BİRLEŞEN GÖNÜLLER : „TÜRK SİNEMASINDA HOLLYWOOD KALİTESİ“
Savaşın Gölgesinde Destansı Bir Aşk Hikayesi“BİRLEŞEN GÖNÜLLER” 14 Kasım’da Belçika’da vizyona giriyor.
Türk sinemasında bir ilk. 2. Dünya savaşı döneminde ve kafkaslarda yaşanan gerçek bir hikayeyi beyaz perdeye aktaran Hollywood kalitesinde bir film. Görsel seyir zevki ile gişeleri zorlayacak görünen iddialı bir yapıt.. ’’Birleşen Gönüller’’ isimli, dev bütçe ile çekilen bu eser, kısa sürede adından söz etirmeye başladı. Türkiye’de vizyona girdiği 24 Ekim’den itibaren savaş sahnelerindeki kalitesi, kurgu tekniği ve gerçek hikaye senaryosu ile dikkatleri üzerine çekmeyi, sinema eleştirmenlerinden ise pozitif notlar almayı devam ettiriyor.
2. Dünya Savaşı’nın gölgesinde yaşanan destansı bir aşkı ve demir perdenin ayırdığı hayatları konu alan “Birleşen Gönüller” filmi Belçika Türk Dostluk Derneği BELTUD’ün (www.beltud.be) katkılarıyla 14 Kasım günü Belçika’da Kinepolis Brüksel, Gent, Anvers, Hasselt ve Liege sinema salonlarında izleyiciyle buluşuyor.
Yapımcılığını SER Film’in, yönetmenliğini ise Hasan Kıraç'ın üstlendiği filmin çekimlerine, 27 Kasım 2013'te Bulgaristan'da başlandı. Savaş sahneleri, Holywood'un ABD dışındaki platolarından biri olan, Cehennem Melekleri,
Herkül, 300 Spartalı, Conan gibi filmlerin çekimlerinin yapıldığı Nuboyana stüdyolarında çekildi. Gerçek bir hikayeden alınan, senaryosunu Serkan Birlik ve Özge Aras'ın yazdığı filmdeki 1940'lara ait sahnelerin büyük bölümü, olayların geçtiği mekanlara uygunluğu bakımından Bulgaristan'ın Sofya, Lukoit, Zherevna gibi çeşitli şehirlerinde çekildi. 1992'lere ait sahneler için Gürcistan Batum, Balıkesir, Tuz Gölü, Eskişehir, Kayseri, Erciyes, Nevşehir, Göreme, Ürgüp, Kocaeli ve İstanbul'un çeşitli mekanlarında set kuruldu. Bütçesi 10 milyon lirayı aşan ve çekimleri 16 haftada tamamlanan sinema filminin sürgün sahneleri ve esir kampı için İstanbul'da özel platolar kuruldu. Özellikle Nazi kampları, 2. Dünya Savaşı sahneleri ve Kafkasya bölümlerindeki set tasarımı, sanat yönetimi, dekor ve kostüm tasarımı Hollywood ayarında.

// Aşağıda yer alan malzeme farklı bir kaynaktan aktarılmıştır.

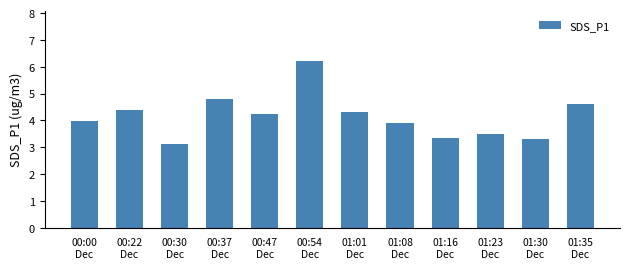

Reading left to right, extract all data points from this chart.

00:00
Dec=4.0	00:22
Dec=4.4	00:30
Dec=3.1	00:37
Dec=4.8	00:47
Dec=4.2	00:54
Dec=6.2	01:01
Dec=4.3	01:08
Dec=3.9	01:16
Dec=3.3	01:23
Dec=3.5	01:30
Dec=3.3	01:35
Dec=4.6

Uzun araştırmaların ürünü olarak dikkat çeken kostüm tasarımları 1940'ler Nazi Almanya'sı, Sovyet Rusya, Kuzey Kafkasya, Kazakistan ve Türkiye gibi geniş bir coğrafyayı yansıtıyor. Filmin müzikleri, dünyada ve Türkiye'de tanınan ünlü Yunan müzisyen Evanthia Reboutsika tarafından bestelendi.

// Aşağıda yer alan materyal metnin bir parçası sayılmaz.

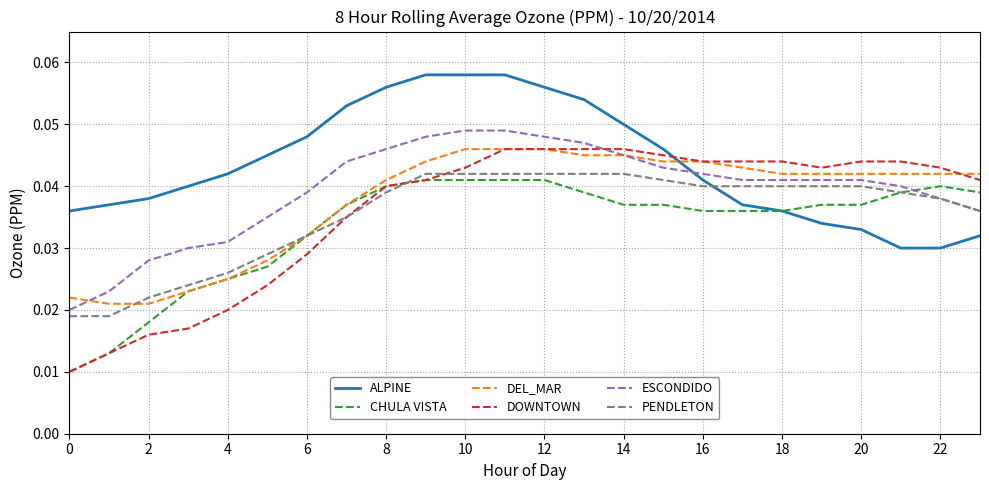

Which series has the largest total across all categories?

ALPINE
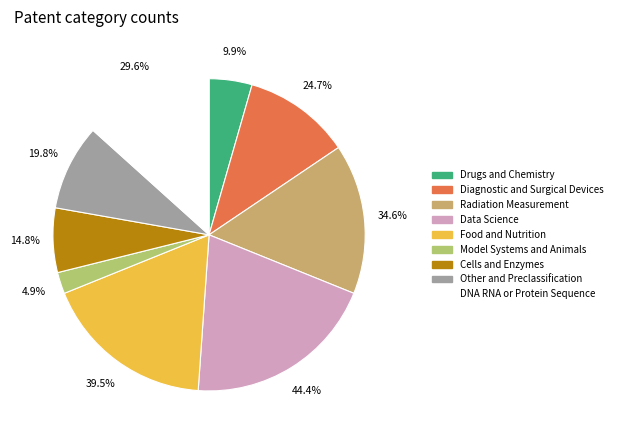

The 6 slice represents 4% of the pie. True or false?

True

Filmde Cennet ile Niyaz’ın gençlik hallerini oynayan iki oyuncu, Hande Soral ve Serkan Şenalp göz dolduruyor. Ve tabii ki finale doğru devreye giren usta oyuncu Fikret Hakan’ı perdede görmek ayrı bir güzellik. Kilit bir rolde karşımıza çıkan Hakan, filmin oyuncu kalitesini yukarıya taşıyor. Dilek rolünde Yağmur Kaşifoğlu, karakterin duygusal gel-gitlerini iyi yansıtırken Yunus öğretmende Atılgan Gümüş de üzerine düşeni yapıyor.